Data for review.
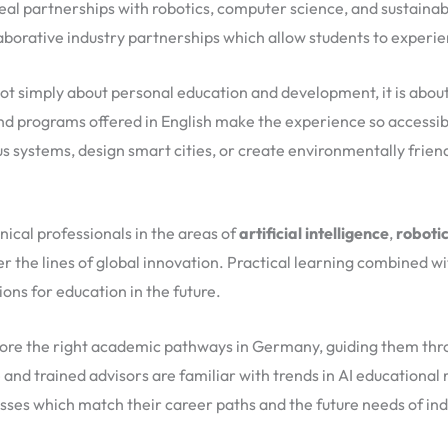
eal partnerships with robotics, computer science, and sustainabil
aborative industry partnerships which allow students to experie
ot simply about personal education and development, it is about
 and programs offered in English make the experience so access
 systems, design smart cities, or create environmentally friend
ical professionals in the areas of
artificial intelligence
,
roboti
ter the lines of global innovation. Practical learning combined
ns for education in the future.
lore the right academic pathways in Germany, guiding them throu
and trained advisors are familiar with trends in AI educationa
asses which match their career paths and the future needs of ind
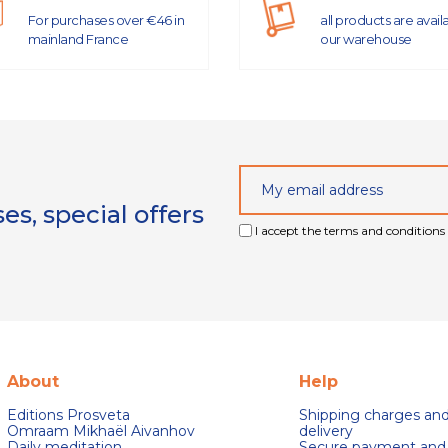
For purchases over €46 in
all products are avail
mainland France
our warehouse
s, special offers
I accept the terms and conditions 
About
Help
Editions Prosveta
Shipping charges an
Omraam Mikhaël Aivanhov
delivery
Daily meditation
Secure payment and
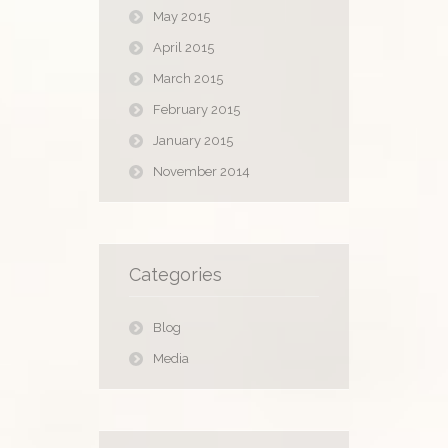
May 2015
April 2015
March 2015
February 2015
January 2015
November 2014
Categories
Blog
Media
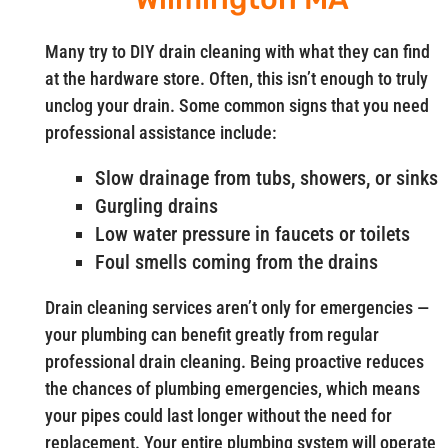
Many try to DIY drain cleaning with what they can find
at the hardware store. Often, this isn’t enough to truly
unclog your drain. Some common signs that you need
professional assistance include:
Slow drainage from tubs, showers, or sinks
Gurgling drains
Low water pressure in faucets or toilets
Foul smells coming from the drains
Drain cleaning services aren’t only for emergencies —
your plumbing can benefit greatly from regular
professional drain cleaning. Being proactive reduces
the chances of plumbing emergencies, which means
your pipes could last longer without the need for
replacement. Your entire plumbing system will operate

Your objective. Everything from the line with "Gurgling drains" to the last line of the entries is to be written out exactly; omit all earlier lines.

Your solution.
Gurgling drains
Low water pressure in faucets or toilets
Foul smells coming from the drains
Drain cleaning services aren’t only for emergencies —
your plumbing can benefit greatly from regular
professional drain cleaning. Being proactive reduces
the chances of plumbing emergencies, which means
your pipes could last longer without the need for
replacement. Your entire plumbing system will operate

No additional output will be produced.